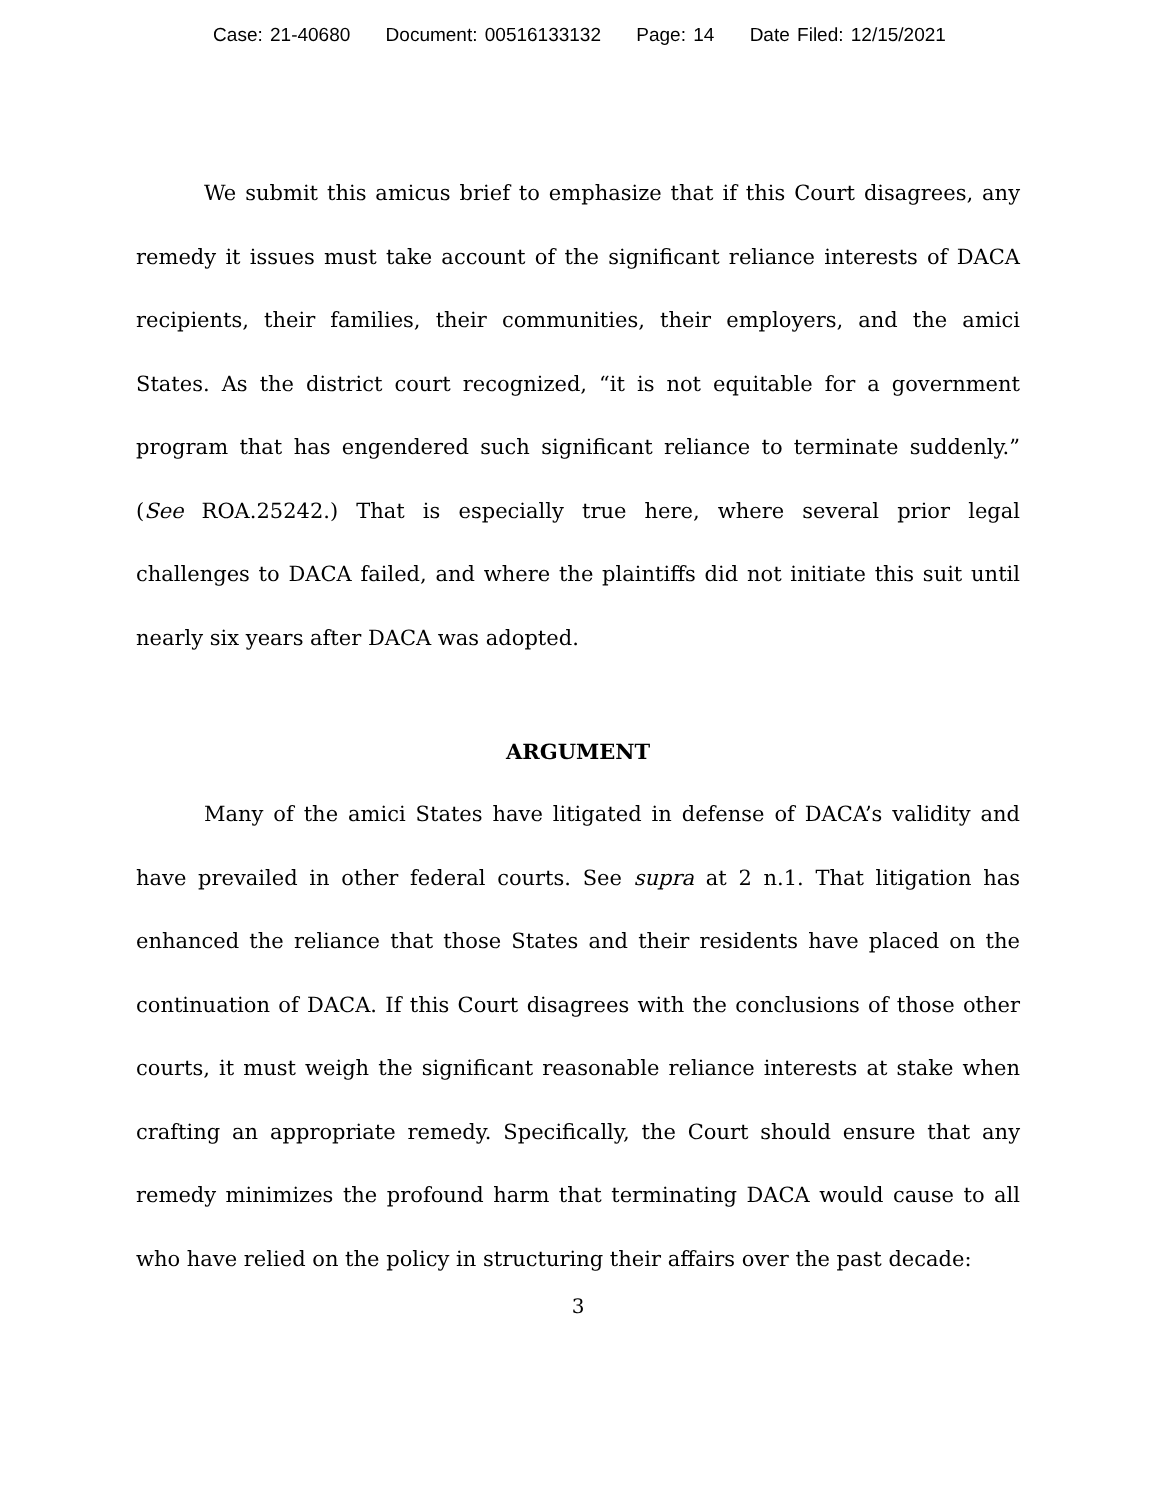Case: 21-40680 Document: 00516133132 Page: 14 Date Filed: 12/15/2021
We submit this amicus brief to emphasize that if this Court disagrees, any remedy it issues must take account of the significant reliance interests of DACA recipients, their families, their communities, their employers, and the amici States. As the district court recognized, “it is not equitable for a government program that has engendered such significant reliance to terminate suddenly.” (See ROA.25242.) That is especially true here, where several prior legal challenges to DACA failed, and where the plaintiffs did not initiate this suit until nearly six years after DACA was adopted.
ARGUMENT
Many of the amici States have litigated in defense of DACA’s validity and have prevailed in other federal courts. See supra at 2 n.1. That litigation has enhanced the reliance that those States and their residents have placed on the continuation of DACA. If this Court disagrees with the conclusions of those other courts, it must weigh the significant reasonable reliance interests at stake when crafting an appropriate remedy. Specifically, the Court should ensure that any remedy minimizes the profound harm that terminating DACA would cause to all who have relied on the policy in structuring their affairs over the past decade:
3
^^^^^^^^^^^^^^^^
Your output should consist only of the lines from the one containing "Many of the" to the end of the records above, each retyped exactly.

Many of the amici States have litigated in defense of DACA’s validity and have prevailed in other federal courts. See supra at 2 n.1. That litigation has enhanced the reliance that those States and their residents have placed on the continuation of DACA. If this Court disagrees with the conclusions of those other courts, it must weigh the significant reasonable reliance interests at stake when crafting an appropriate remedy. Specifically, the Court should ensure that any remedy minimizes the profound harm that terminating DACA would cause to all who have relied on the policy in structuring their affairs over the past decade:
3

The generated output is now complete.